=== Section Start ===

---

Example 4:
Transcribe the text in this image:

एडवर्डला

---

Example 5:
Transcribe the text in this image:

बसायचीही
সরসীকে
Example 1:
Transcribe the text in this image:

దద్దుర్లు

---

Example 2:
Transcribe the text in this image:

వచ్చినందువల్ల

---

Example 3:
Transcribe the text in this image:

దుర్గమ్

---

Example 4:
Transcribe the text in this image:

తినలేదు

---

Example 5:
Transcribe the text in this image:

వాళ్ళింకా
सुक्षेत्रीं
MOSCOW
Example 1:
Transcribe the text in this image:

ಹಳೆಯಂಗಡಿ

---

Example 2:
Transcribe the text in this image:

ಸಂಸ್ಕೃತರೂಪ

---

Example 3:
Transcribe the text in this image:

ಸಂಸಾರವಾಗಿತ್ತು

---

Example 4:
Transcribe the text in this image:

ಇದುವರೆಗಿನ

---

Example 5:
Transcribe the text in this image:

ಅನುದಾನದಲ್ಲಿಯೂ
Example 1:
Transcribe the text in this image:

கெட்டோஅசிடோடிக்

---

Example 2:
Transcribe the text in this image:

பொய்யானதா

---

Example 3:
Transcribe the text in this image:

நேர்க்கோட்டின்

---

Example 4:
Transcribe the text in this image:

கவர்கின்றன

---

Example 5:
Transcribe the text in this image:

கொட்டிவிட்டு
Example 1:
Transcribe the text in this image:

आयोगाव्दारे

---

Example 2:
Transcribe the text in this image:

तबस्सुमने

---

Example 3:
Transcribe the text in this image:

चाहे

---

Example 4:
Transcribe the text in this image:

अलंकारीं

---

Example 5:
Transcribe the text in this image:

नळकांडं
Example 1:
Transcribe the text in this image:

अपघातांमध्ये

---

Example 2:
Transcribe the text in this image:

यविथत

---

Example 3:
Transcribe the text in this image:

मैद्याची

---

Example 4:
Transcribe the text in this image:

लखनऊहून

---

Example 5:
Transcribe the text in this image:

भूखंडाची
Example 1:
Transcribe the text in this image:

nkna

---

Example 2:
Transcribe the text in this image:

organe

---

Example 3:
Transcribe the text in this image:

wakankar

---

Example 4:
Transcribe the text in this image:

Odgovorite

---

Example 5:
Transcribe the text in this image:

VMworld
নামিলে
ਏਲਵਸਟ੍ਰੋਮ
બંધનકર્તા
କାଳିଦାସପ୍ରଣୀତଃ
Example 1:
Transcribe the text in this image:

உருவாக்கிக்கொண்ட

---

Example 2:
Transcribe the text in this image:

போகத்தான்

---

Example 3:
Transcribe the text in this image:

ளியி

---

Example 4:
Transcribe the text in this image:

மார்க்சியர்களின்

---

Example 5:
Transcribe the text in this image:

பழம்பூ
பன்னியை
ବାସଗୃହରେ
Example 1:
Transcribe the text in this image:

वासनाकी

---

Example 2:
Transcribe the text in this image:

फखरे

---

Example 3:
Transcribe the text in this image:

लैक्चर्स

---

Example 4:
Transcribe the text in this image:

=== Section End ===

Description of the task
The required result is a verbatim copy of all the entries.

Answer to this task
---

Example 4:
Transcribe the text in this image:

एडवर्डला

---

Example 5:
Transcribe the text in this image:

बसायचीही
সরসীকে
Example 1:
Transcribe the text in this image:

దద్దుర్లు

---

Example 2:
Transcribe the text in this image:

వచ్చినందువల్ల

---

Example 3:
Transcribe the text in this image:

దుర్గమ్

---

Example 4:
Transcribe the text in this image:

తినలేదు

---

Example 5:
Transcribe the text in this image:

వాళ్ళింకా
सुक्षेत्रीं
MOSCOW
Example 1:
Transcribe the text in this image:

ಹಳೆಯಂಗಡಿ

---

Example 2:
Transcribe the text in this image:

ಸಂಸ್ಕೃತರೂಪ

---

Example 3:
Transcribe the text in this image:

ಸಂಸಾರವಾಗಿತ್ತು

---

Example 4:
Transcribe the text in this image:

ಇದುವರೆಗಿನ

---

Example 5:
Transcribe the text in this image:

ಅನುದಾನದಲ್ಲಿಯೂ
Example 1:
Transcribe the text in this image:

கெட்டோஅசிடோடிக்

---

Example 2:
Transcribe the text in this image:

பொய்யானதா

---

Example 3:
Transcribe the text in this image:

நேர்க்கோட்டின்

---

Example 4:
Transcribe the text in this image:

கவர்கின்றன

---

Example 5:
Transcribe the text in this image:

கொட்டிவிட்டு
Example 1:
Transcribe the text in this image:

आयोगाव्दारे

---

Example 2:
Transcribe the text in this image:

तबस्सुमने

---

Example 3:
Transcribe the text in this image:

चाहे

---

Example 4:
Transcribe the text in this image:

अलंकारीं

---

Example 5:
Transcribe the text in this image:

नळकांडं
Example 1:
Transcribe the text in this image:

अपघातांमध्ये

---

Example 2:
Transcribe the text in this image:

यविथत

---

Example 3:
Transcribe the text in this image:

मैद्याची

---

Example 4:
Transcribe the text in this image:

लखनऊहून

---

Example 5:
Transcribe the text in this image:

भूखंडाची
Example 1:
Transcribe the text in this image:

nkna

---

Example 2:
Transcribe the text in this image:

organe

---

Example 3:
Transcribe the text in this image:

wakankar

---

Example 4:
Transcribe the text in this image:

Odgovorite

---

Example 5:
Transcribe the text in this image:

VMworld
নামিলে
ਏਲਵਸਟ੍ਰੋਮ
બંધનકર્તા
କାଳିଦାସପ୍ରଣୀତଃ
Example 1:
Transcribe the text in this image:

உருவாக்கிக்கொண்ட

---

Example 2:
Transcribe the text in this image:

போகத்தான்

---

Example 3:
Transcribe the text in this image:

ளியி

---

Example 4:
Transcribe the text in this image:

மார்க்சியர்களின்

---

Example 5:
Transcribe the text in this image:

பழம்பூ
பன்னியை
ବାସଗୃହରେ
Example 1:
Transcribe the text in this image:

वासनाकी

---

Example 2:
Transcribe the text in this image:

फखरे

---

Example 3:
Transcribe the text in this image:

लैक्चर्स

---

Example 4:
Transcribe the text in this image:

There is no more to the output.